Вторая книга моих воспоминаний охватывает период с 1955 по начало 1989 года. Если вы в этой книге найдёте строки о себе, и вам сразу захочется сказать: «Нет! Это было не совсем так!» Не спешите! Всё было именно так! Есть, разумеется, в этой книге некоторые нарочито введенные мной неточности, которые продиктованы особенностями выполняемых мной работ в период с 1966 по 1972 годы, их секретностью. Конечно, секретность этих работ уже давно стёрлась временем, но всё равно остались внутренние нравственные ворота, так сказать, внутренняя цензура автора, которая до сих пор не позволяют мне говорить обо всём, что знаю. Поэтому для создания этой книги я привлёк условные литературные приёмы, которые позволяют писать мне о некоторых событиях тех лет на острие грани «правда – художественный вымысел».
© 2009 Ш. Р. Гойзман. Хайфа
Вот и началась для меня, как выразилась на прощание Алка Симкина, жизнь в эмиграции. Теперь я вокруг себя слышу только русскую речь, правда, какую-то очень уж своеобразную, насыщенную местными, новыми для меня словечками. В первое время, пока не привык, я «кажинный» раз удивлялся, слыша, например, такой диалог двух студентов перед лекцией:
– Глякося, глякося, до нас вроде как физик лындаить.
– Вуоо! Ты что буровишь! Окстись! У нас шшяс аналитика по расписанию?!
В отличие от общеобразовательной школы, нам, будущим математикам, в основном, читали только математические предметы и физику. И хотя был у нас также курс английского языка и, конечно же, обязательный «марксизм-ленинизм» (куда от него денешься?), такой подход к учебе мне нравился! Интересными были и преподаватели! Особенно меня поразили Лидия Михайловна Леонидова и Галина Артемьевна Веселова. Энергичная Лидия Михайловна эмоционально, но с железной логикой, излагала нам курс математического анализа, а по-свойски простая Галина Артемьевна вела по этому же курсу практические занятия (вдобавок ко всему она была и куратором нашей группы, так сказать, нашей классной дамой).
Я, истосковавшийся по новым знаниям, каждый день по утрам спешил в читальный зал института, обкладывался задачниками и до самого вечера, по отработанной годами своей методике освоения математики, решал и решал все задачи подряд сверх всех домашних заданий. Когда же наступила необычно суровая для меня курская зима, я из читального зала института перебрался в читальный зал Областной библиотеки. Напялив на себя сразу две рубашки и наглухо застегнув все пуговицы своего драпового пальтишка, я бежал туда с самого раннего утра, чтобы успеть занять облюбованное мною местечко у печи-голландки. У этой теплой кафельной стенки я просиживал над математикой целыми днями.
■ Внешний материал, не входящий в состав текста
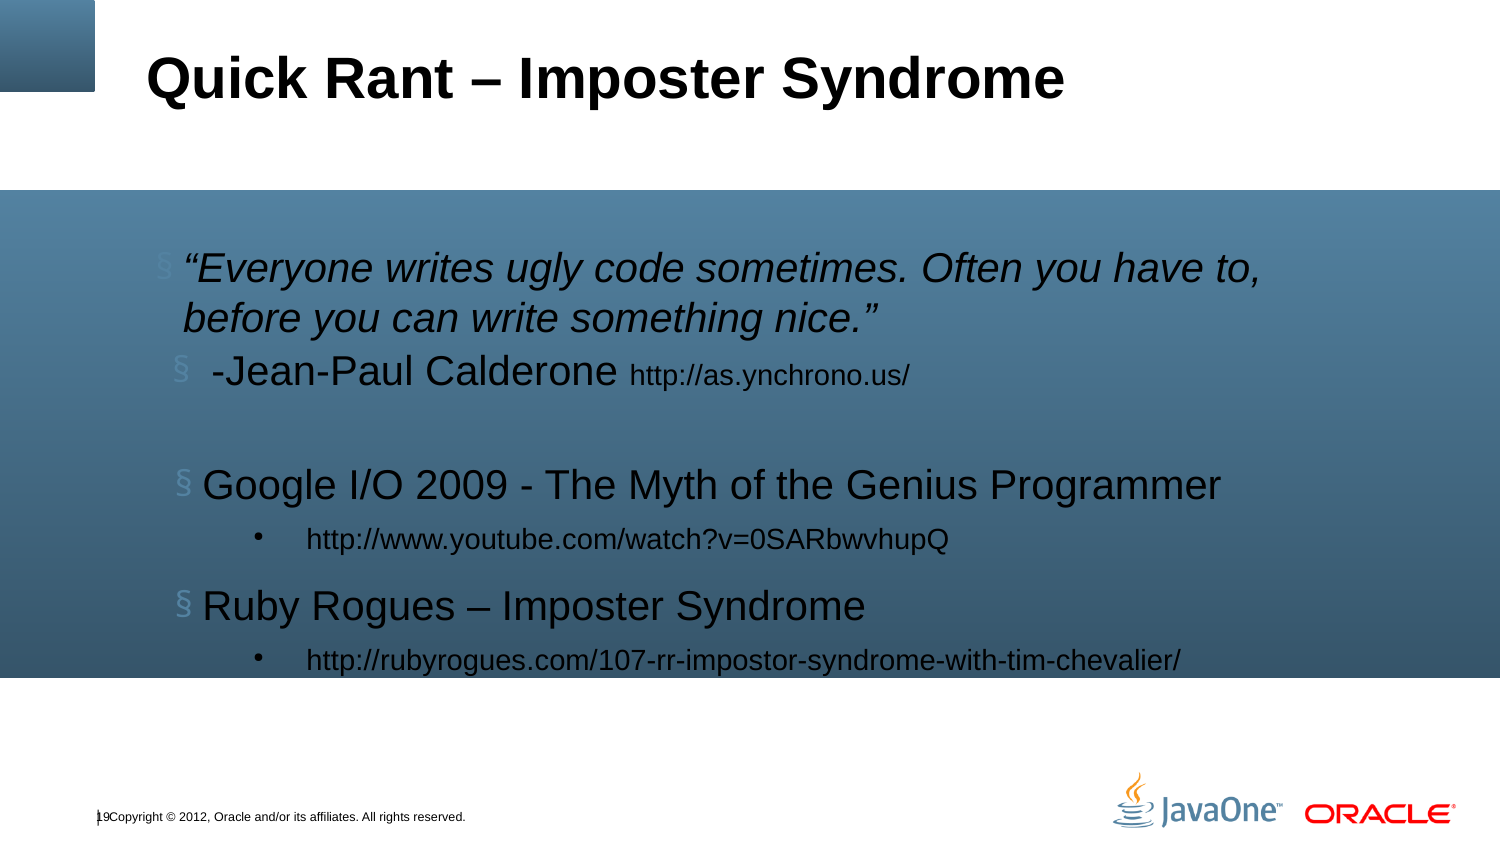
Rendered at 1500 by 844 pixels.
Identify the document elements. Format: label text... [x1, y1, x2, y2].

list Google I/O 2009 - The Myth of the Genius Programmer http://www.youtube.com/watch?v=0SARbwvhupQ Ruby Rogues – Imposter Syndrome http://rubyrogues.com/107-rr-impostor-syndrome-with-tim-chevalier/ [150, 450, 1390, 727]
list “Everyone writes ugly code sometimes. Often you have to, before you can write something nice.” [130, 233, 1381, 456]
title Quick Rant – Imposter Syndrome [131, 40, 1482, 167]
picture [1095, 754, 1469, 844]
А по вечерам – лекции. С интересом присматривался я к своим новым товарищам. С облегчением узнал, что среди студентов-вечерников не оказалось ни одного работающего, тем более, ни одного работника школы. Девочки в нашей группе были в явном большинстве – уже давно утвердилось мнение, что педагог – это сугубо женская профессия. Как ни странно, из восьми парней нашей группы никто, кроме меня, о своем будущем разговоров не заводил, но то, что о педагогической карьере никто всерьез и не мыслил, так это уж было точно! Все мои новые товарищи были такими же, как и я, неудачниками, не сумевшими поступить в дневные ВУЗы. Среди них были даже медалисты, не прошедшие этап собеседования в московских институтах. Я, как неудачник с наиболее солидным стажем, был, наверно, старше всех, и поэтому медленно и тяжело сходился со своими новыми товарищами.